Return only the lines from the top of the data down to the one that holds "2.1054086411482496 × 10^318 |", both included, without any pictures.
[Listed entries — start]
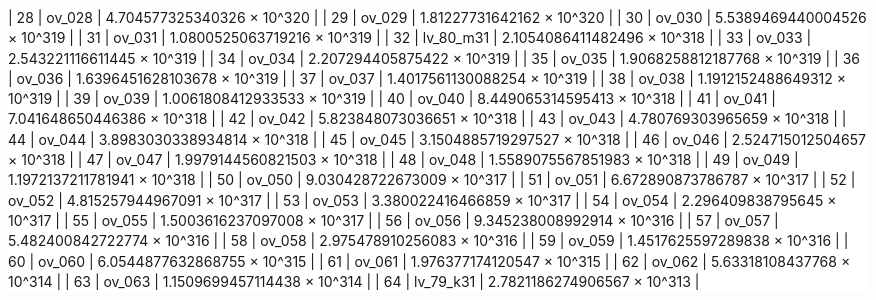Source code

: | 28 | ov_028 | 4.704577325340326 × 10^320 |
| 29 | ov_029 | 1.81227731642162 × 10^320 |
| 30 | ov_030 | 5.5389469440004526 × 10^319 |
| 31 | ov_031 | 1.0800525063719216 × 10^319 |
| 32 | lv_80_m31 | 2.1054086411482496 × 10^318 |
| 33 | ov_033 | 2.543221116611445 × 10^319 |
| 34 | ov_034 | 2.207294405875422 × 10^319 |
| 35 | ov_035 | 1.9068258812187768 × 10^319 |
| 36 | ov_036 | 1.6396451628103678 × 10^319 |
| 37 | ov_037 | 1.4017561130088254 × 10^319 |
| 38 | ov_038 | 1.1912152488649312 × 10^319 |
| 39 | ov_039 | 1.0061808412933533 × 10^319 |
| 40 | ov_040 | 8.449065314595413 × 10^318 |
| 41 | ov_041 | 7.041648650446386 × 10^318 |
| 42 | ov_042 | 5.823848073036651 × 10^318 |
| 43 | ov_043 | 4.780769303965659 × 10^318 |
| 44 | ov_044 | 3.8983030338934814 × 10^318 |
| 45 | ov_045 | 3.1504885719297527 × 10^318 |
| 46 | ov_046 | 2.524715012504657 × 10^318 |
| 47 | ov_047 | 1.9979144560821503 × 10^318 |
| 48 | ov_048 | 1.5589075567851983 × 10^318 |
| 49 | ov_049 | 1.1972137211781941 × 10^318 |
| 50 | ov_050 | 9.030428722673009 × 10^317 |
| 51 | ov_051 | 6.672890873786787 × 10^317 |
| 52 | ov_052 | 4.815257944967091 × 10^317 |
| 53 | ov_053 | 3.380022416466859 × 10^317 |
| 54 | ov_054 | 2.296409838795645 × 10^317 |
| 55 | ov_055 | 1.5003616237097008 × 10^317 |
| 56 | ov_056 | 9.345238008992914 × 10^316 |
| 57 | ov_057 | 5.482400842722774 × 10^316 |
| 58 | ov_058 | 2.975478910256083 × 10^316 |
| 59 | ov_059 | 1.4517625597289838 × 10^316 |
| 60 | ov_060 | 6.0544877632868755 × 10^315 |
| 61 | ov_061 | 1.976377174120547 × 10^315 |
| 62 | ov_062 | 5.63318108437768 × 10^314 |
| 63 | ov_063 | 1.1509699457114438 × 10^314 |
| 64 | lv_79_k31 | 2.7821186274906567 × 10^313 |
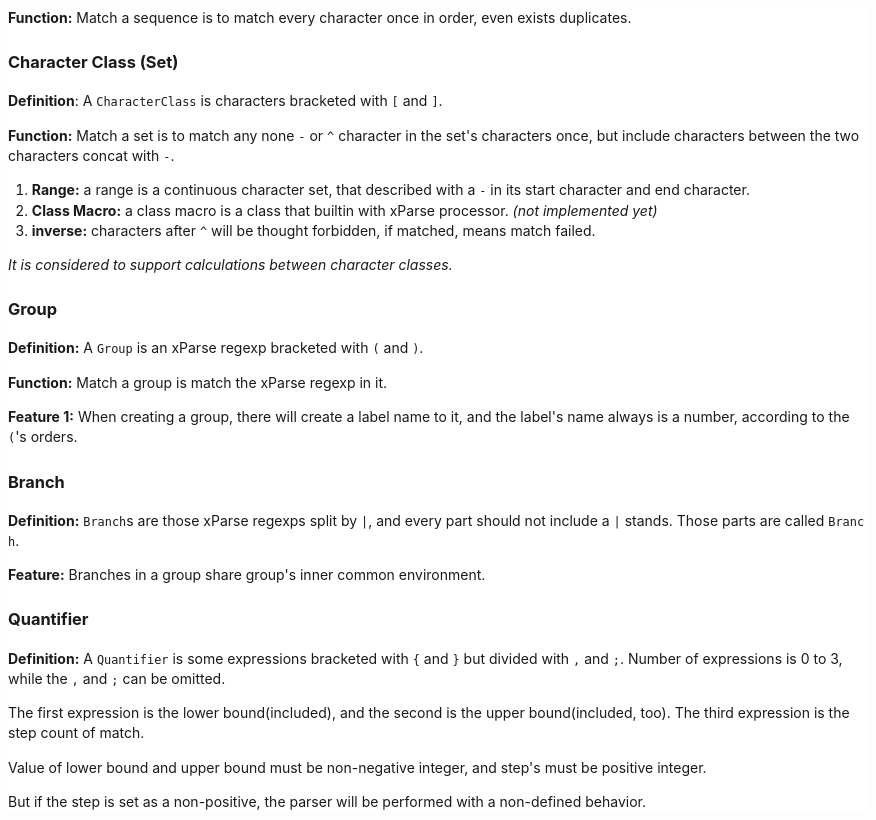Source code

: **Function:**
Match a sequence is to match every character once in order, even exists duplicates.

### Character Class (Set)

**Definition**:
A `CharacterClass` is characters bracketed with `[` and `]`.

**Function:**
Match a set is to match any none `-` or `^` character in the set's characters once, but include characters between
the two characters concat with `-`.

1. **Range:** a range is a continuous character set, that described with a `-` in its start character and end character.
2. **Class Macro:** a class macro is a class that builtin with xParse processor. *(not implemented yet)*
3. **inverse:** characters after `^` will be thought forbidden, if matched, means match failed.

*It is considered to support calculations between character classes.*

### Group

**Definition:**
A `Group` is an xParse regexp bracketed with `(` and `)`.

**Function:**
Match a group is match the xParse regexp in it.

**Feature 1:**
When creating a group, there will create a label name to it,
and the label's name always is a number, according to the `(`'s orders.

### Branch

**Definition:**
`Branch`s are those xParse regexps split by `|`, and every part should not include a `|` stands.
Those parts are called `Branch`.

**Feature:**
Branches in a group share group's inner common environment.

### Quantifier

**Definition:**
A `Quantifier` is some expressions bracketed with `{` and `}` but divided with `,` and `;`.
Number of expressions is 0 to 3, while the `,` and `;` can be omitted.

The first expression is the lower bound(included),
and the second is the upper bound(included, too).
The third expression is the step count of match.

Value of lower bound and upper bound must be non-negative integer, and step's must be positive integer.

But if the step is set as a non-positive, the parser will be performed with a non-defined behavior.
[Listed entries — finish]
**Task response:**
Source code

: | 28 | ov_028 | 4.704577325340326 × 10^320 |
| 29 | ov_029 | 1.81227731642162 × 10^320 |
| 30 | ov_030 | 5.5389469440004526 × 10^319 |
| 31 | ov_031 | 1.0800525063719216 × 10^319 |
| 32 | lv_80_m31 | 2.1054086411482496 × 10^318 |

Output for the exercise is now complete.